Les Américains connaissent mieux le Bangladesh aujourd’hui qu’ils ne l’étaient lorsque Henry Kissinger l’a décrit (non sans raison) comme une «situation difficile» en 1971, l’année où il a accédé à l’indépendance. L’appellation est restée au Bangladesh comme un claquement méchant, et les fiers Bangladais ont depuis des décennies du ressentiment pour l’ombre qu’elle a jeté sur leur terre résiliente et entrepreneuriale.
Vendredi marque le cinquantième anniversaire de l’indépendance de l’ancien Bangladesh-Pakistan oriental. Le 26 mars 1971, le cheikh Mujibur Rahman, le leader séparatiste populaire du Bengale, a déclaré son indépendance du Pendjab dominé par le Pakistan dont il faisait partie contradictoire. (Un pays avec deux ailes – ouest et est – le Pakistan est séparé par 1 300 milles de l’Inde.) Après la déclaration d’indépendance, une guerre civile brutale a éclaté.
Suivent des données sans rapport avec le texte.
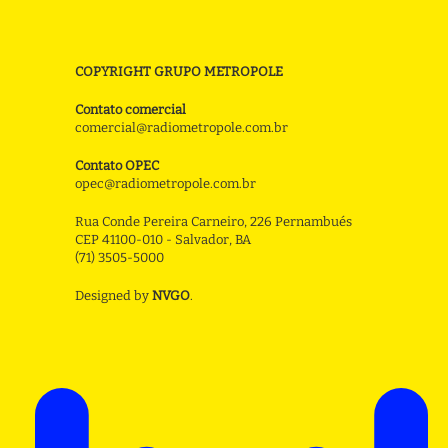
COPYRIGHT GRUPO METROPOLE
Contato comercial
comercial@radiometropole.com.br
Contato OPEC
opec@radiometropole.com.br
Rua Conde Pereira Carneiro, 226 Pernambués
CEP 41100-010 - Salvador, BA
(71) 3505-5000
Designed by
NVGO
.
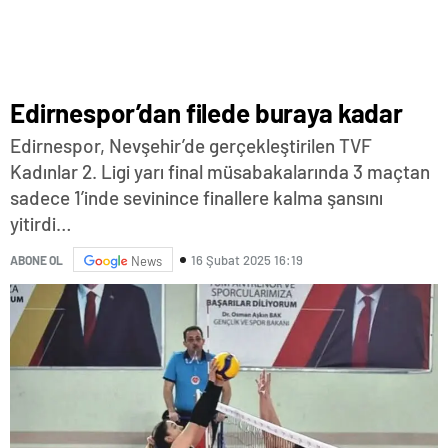
Edirnespor’dan filede buraya kadar
Edirnespor, Nevşehir’de gerçekleştirilen TVF
Kadınlar 2. Ligi yarı final müsabakalarında 3 maçtan
sadece 1’inde sevinince finallere kalma şansını
yitirdi…
16 Şubat 2025 16:19
ABONE OL
News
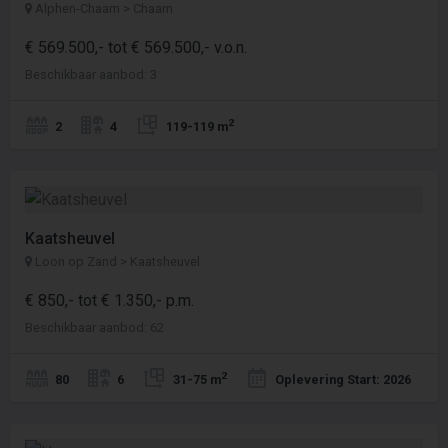
Alphen-Chaam > Chaam
€ 569.500,- tot € 569.500,- v.o.n.
Beschikbaar aanbod: 3
2
2
4
119-119 m
Kaatsheuvel
Loon op Zand > Kaatsheuvel
€ 850,- tot € 1.350,- p.m.
Beschikbaar aanbod: 62
2
80
6
31-75 m
Oplevering Start: 2026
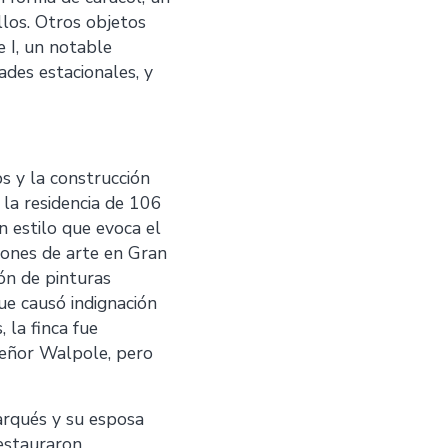
llos. Otros objetos
 I, un notable
ades estacionales, y
s y la construcción
 la residencia de 106
 estilo que evoca el
iones de arte en Gran
ón de pinturas
ue causó indignación
 la finca fue
 Señor Walpole, pero
Marqués y su esposa
restauraron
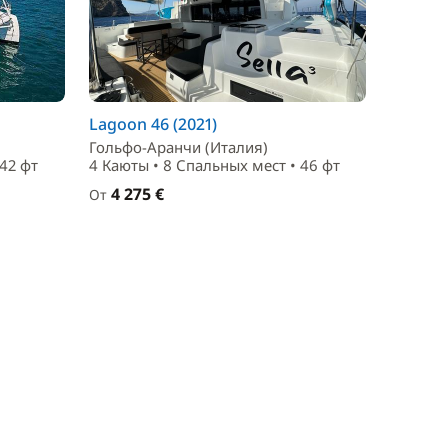
Lagoon 46 (2021)
Гольфо-Аранчи (Италия)
 42 фт
4 Каюты • 8 Спальныx мест • 46 фт
4 275 €
От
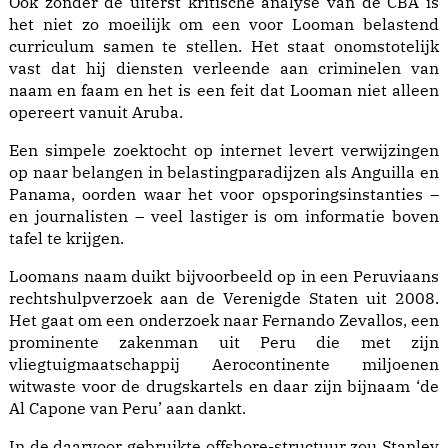
Ook zonder de uiterst kritische analyse van de CBA is
het niet zo moeilijk om een voor Looman belastend
curriculum samen te stellen. Het staat onomstotelijk
vast dat hij diensten verleende aan criminelen van
naam en faam en het is een feit dat Looman niet alleen
opereert vanuit Aruba.
Een simpele zoektocht op internet levert verwijzingen
op naar belangen in belastingparadijzen als Anguilla en
Panama, oorden waar het voor opsporingsinstanties –
en journalisten – veel lastiger is om informatie boven
tafel te krijgen.
Loomans naam duikt bijvoorbeeld op in een Peru­viaans
rechtshulpverzoek aan de Ver­enig­de Staten uit 2008.
Het gaat om een onderzoek naar Fernando Zevallos, een
prominente zakenman uit Peru die met zijn
vliegtuigmaatschappij Aerocontinente miljoenen
witwaste voor de drugskartels en daar zijn bijnaam ‘de
Al Capone van Peru’ aan dankt.
In de daarvoor gebruikte offshore-structuur zou Stanley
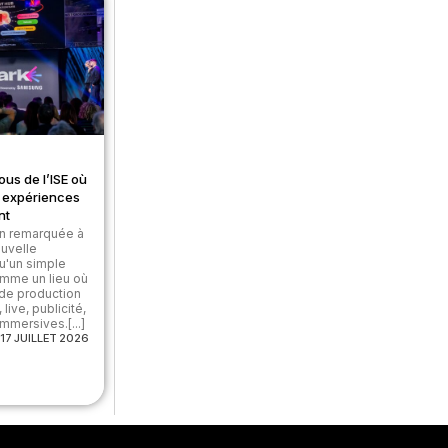
ous de l’ISE où
et expériences
nt
on remarquée à
ouvelle
u'un simple
omme un lieu où
 de production
live, publicité,
mmersives.[...]
17 JUILLET 2026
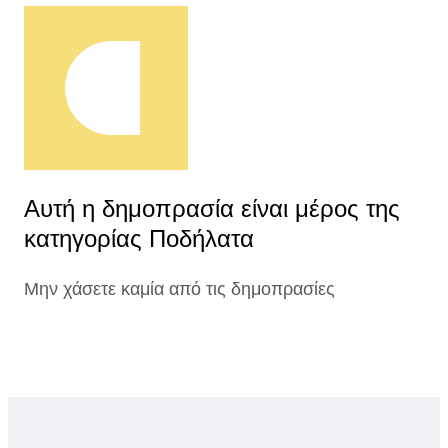
Αυτή η δημοπρασία είναι μέρος της
κατηγορίας Ποδήλατα
Μην χάσετε καμία από τις δημοπρασίες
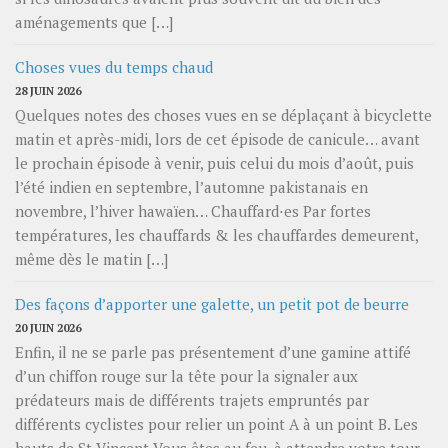
aménagements que […]
Choses vues du temps chaud
28 JUIN 2026
Quelques notes des choses vues en se déplaçant à bicyclette
matin et après-midi, lors de cet épisode de canicule… avant
le prochain épisode à venir, puis celui du mois d’août, puis
l’été indien en septembre, l’automne pakistanais en
novembre, l’hiver hawaïen… Chauffard⋅es Par fortes
températures, les chauffards & les chauffardes demeurent,
même dès le matin […]
Des façons d’apporter une galette, un petit pot de beurre
20 JUIN 2026
Enfin, il ne se parle pas présentement d’une gamine attifé
d’un chiffon rouge sur la tête pour la signaler aux
prédateurs mais de différents trajets empruntés par
différents cyclistes pour relier un point A à un point B. Les
hauts de St Vincent Vous êtes au feu, à attendre votre tour,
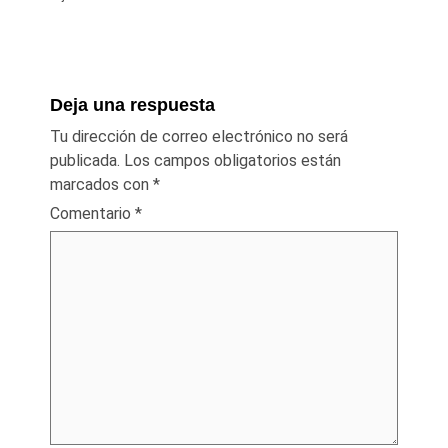
Deja una respuesta
Tu dirección de correo electrónico no será
publicada.
Los campos obligatorios están
marcados con
*
Comentario
*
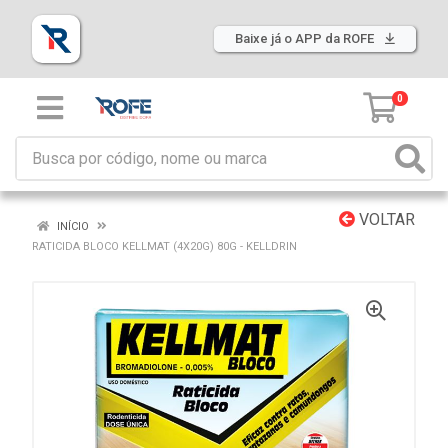
Baixe já o APP da ROFE
0
VOLTAR
INÍCIO
RATICIDA BLOCO KELLMAT (4X20G) 80G - KELLDRIN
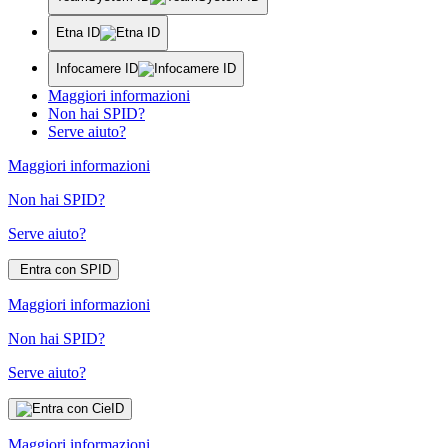
Etna ID
Infocamere ID
Maggiori informazioni
Non hai SPID?
Serve aiuto?
Maggiori informazioni
Non hai SPID?
Serve aiuto?
Entra con SPID
Maggiori informazioni
Non hai SPID?
Serve aiuto?
Maggiori informazioni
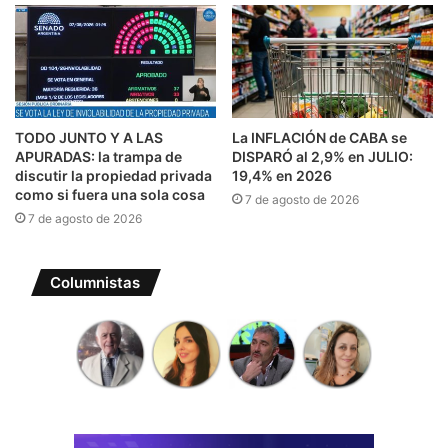
TODO JUNTO Y A LAS
La INFLACIÓN de CABA se
APURADAS: la trampa de
DISPARÓ al 2,9% en JULIO:
discutir la propiedad privada
19,4% en 2026
como si fuera una sola cosa
7 de agosto de 2026
7 de agosto de 2026
Columnistas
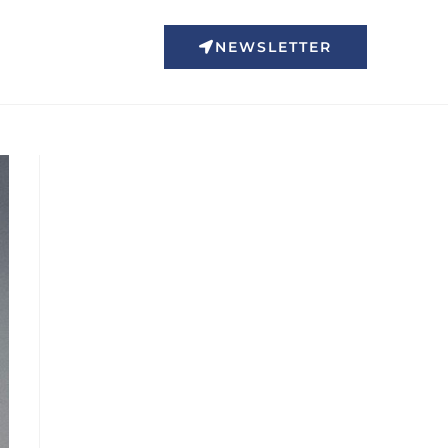
NEWSLETTER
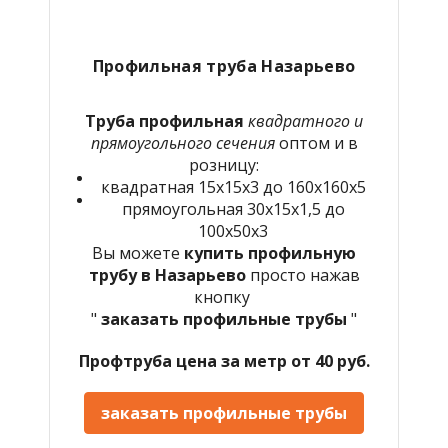
Профильная труба Назарьево
Труба профильная
квадратного и
прямоугольного сечения
оптом и в
розницу:
квадратная 15х15х3 до 160х160х5
прямоугольная 30х15х1,5 до
100х50х3
Вы можете
купить профильную
трубу в Назарьево
просто нажав
кнопку
"
заказать профильные трубы
"
Профтруба цена за метр от 40 руб.
заказать профильные трубы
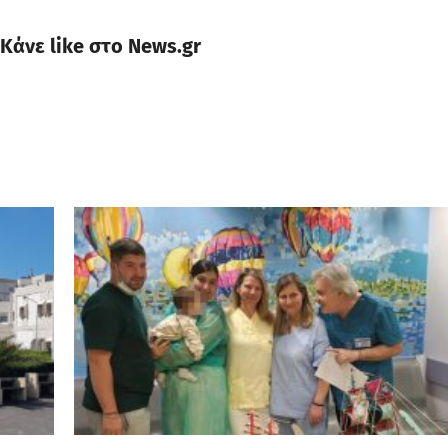
Κάνε like στο News.gr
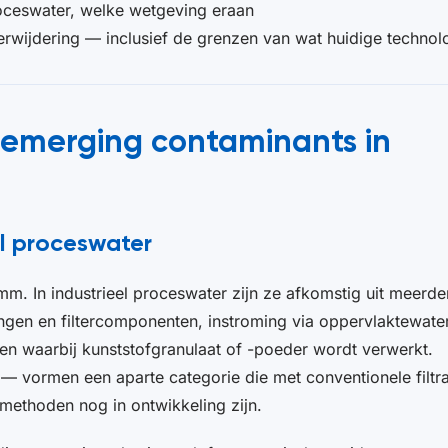
proceswater, welke wetgeving eraan
verwijdering — inclusief de grenzen van wat huidige technol
n emerging contaminants in
el proceswater
 mm. In industrieel proceswater zijn ze afkomstig uit meerde
ingen en filtercomponenten, instroming via oppervlaktewater
en waarbij kunststofgranulaat of -poeder wordt verwerkt.
— vormen een aparte categorie die met conventionele filtrat
ethoden nog in ontwikkeling zijn.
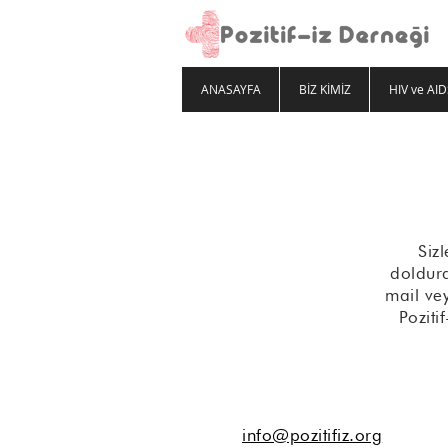
ANASAYFA
BİZ KİMİZ
HIV ve AID
Siz
doldura
mail ve
Poziti
info@pozitifiz.org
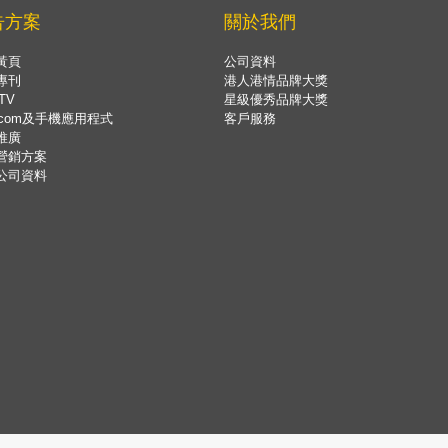
告方案
關於我們
黃頁
公司資料
專刊
港人港情品牌大獎
TV
星級優秀品牌大獎
.com及手機應用程式
客戶服務
推廣
營銷方案
公司資料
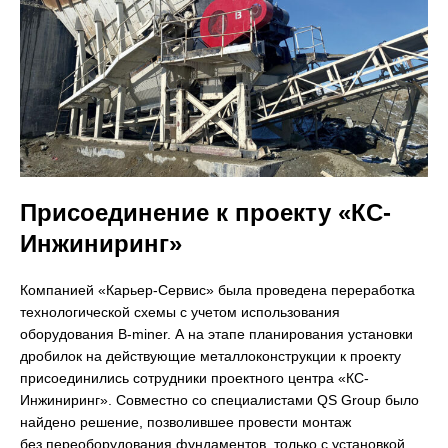
Присоединение к проекту «КС-
Инжиниринг»
Компанией «Карьер-Сервис» была проведена переработка
технологической схемы с учетом использования
оборудования B-miner. А на этапе планирования установки
дробилок на действующие металлоконструкции к проекту
присоединились сотрудники проектного центра «КС-
Инжиниринг». Совместно со специалистами QS Group было
найдено решение, позволившее провести монтаж
без переоборудования фундаментов, только с установкой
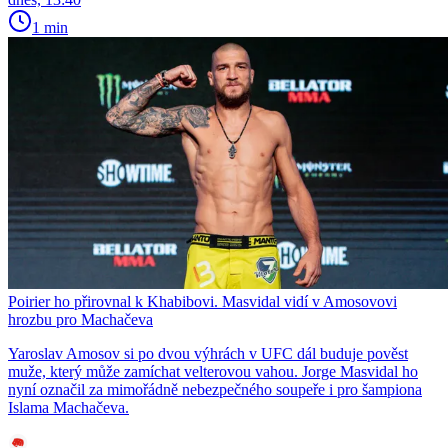
1 min
Poirier ho přirovnal k Khabibovi. Masvidal vidí v Amosovovi
hrozbu pro Machačeva
Yaroslav Amosov si po dvou výhrách v UFC dál buduje pověst
muže, který může zamíchat velterovou vahou. Jorge Masvidal ho
nyní označil za mimořádně nebezpečného soupeře i pro šampiona
Islama Machačeva.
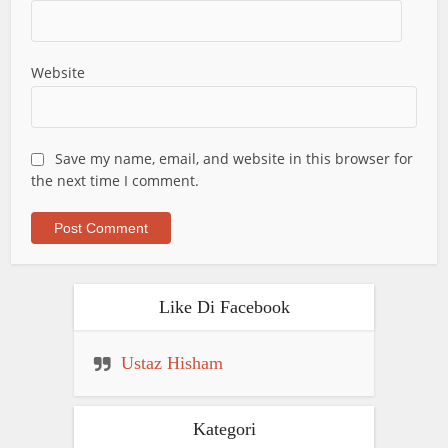
Website
Save my name, email, and website in this browser for
the next time I comment.
Like Di Facebook
Ustaz Hisham
Kategori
Le nombre de civils bangladais tués est sujet à controverse: la CIA en estime 200 000, tandis que les Bangladais confirment trois millions de morts. En fait, le Bangladesh ne s’est débarrassé du Pakistan que le 16 décembre 1971, lorsque l’armée pakistanaise s’est rendue. Cependant, en choisissant le 26 mars comme jour de leur indépendance, les Bangladeshis ont fait un choix très bengali: élever leur état d’esprit au-dessus de leur réalité objective.
Le Bangladesh est aujourd’hui un pays transformé. La décolonisation a été effectuée deux fois – d’abord depuis la Grande-Bretagne, puis depuis le Pakistan – et c’est un exemple rare de pays laïque à majorité constitutionnellement musulmane. La plupart des Bangladais adhèrent à une forme d’islam relativement tolérante, née de siècles de coexistence avec les hindous, et c’est l’un des rares pays musulmans à gagner la guerre contre l’extrémisme. Avec l’érosion de la laïcité dans l’Inde voisine, il est possible d’affirmer que le Bangladesh est le pays le plus laïc d’Asie du Sud.
Le gouvernement de Sheikha Hasina, la fille de Rahman, s’est engagé à éradiquer l’intégrisme islamique. Cependant, ses méthodes se font souvent au détriment de la démocratie. Sheikha Hasina, dans son troisième mandat consécutif de Premier ministre, est largement accusée d’avoir truqué les dernières élections, en 2018. Ses actions ont été motivées par l’arrogance et la paranoïa: des observateurs neutres pensaient qu’elle aurait triomphé sans recourir à la fraude.
Si l’Occident craint de devoir réprimer sa critique d’un dirigeant autoritaire parce que son régime supprime l’islamisme, il ne devrait avoir aucun problème à apprécier les nombreux domaines dans lesquels le Bangladesh a progressé. En ce qui concerne les indicateurs de développement humain, le Bangladesh a non seulement surpassé le Pakistan, il a en fait atteint la parité avec l’Inde. Dans un seul exemple – qui est fondamental dans un pays pauvre et surpeuplé – le taux de fécondité au Bangladesh (2,04 naissances par femme) est tombé en dessous de l’Inde (2,22). Même selon ses propres conditions, le Bangladesh a fait des progrès remarquables: son taux de mortalité infantile est de 25,6 décès pour 1 000 naissances vivantes, contre 148,2 décès à l’indépendance; L’espérance de vie, 72,3 ans aujourd’hui, était de 46,6 ans en 1971.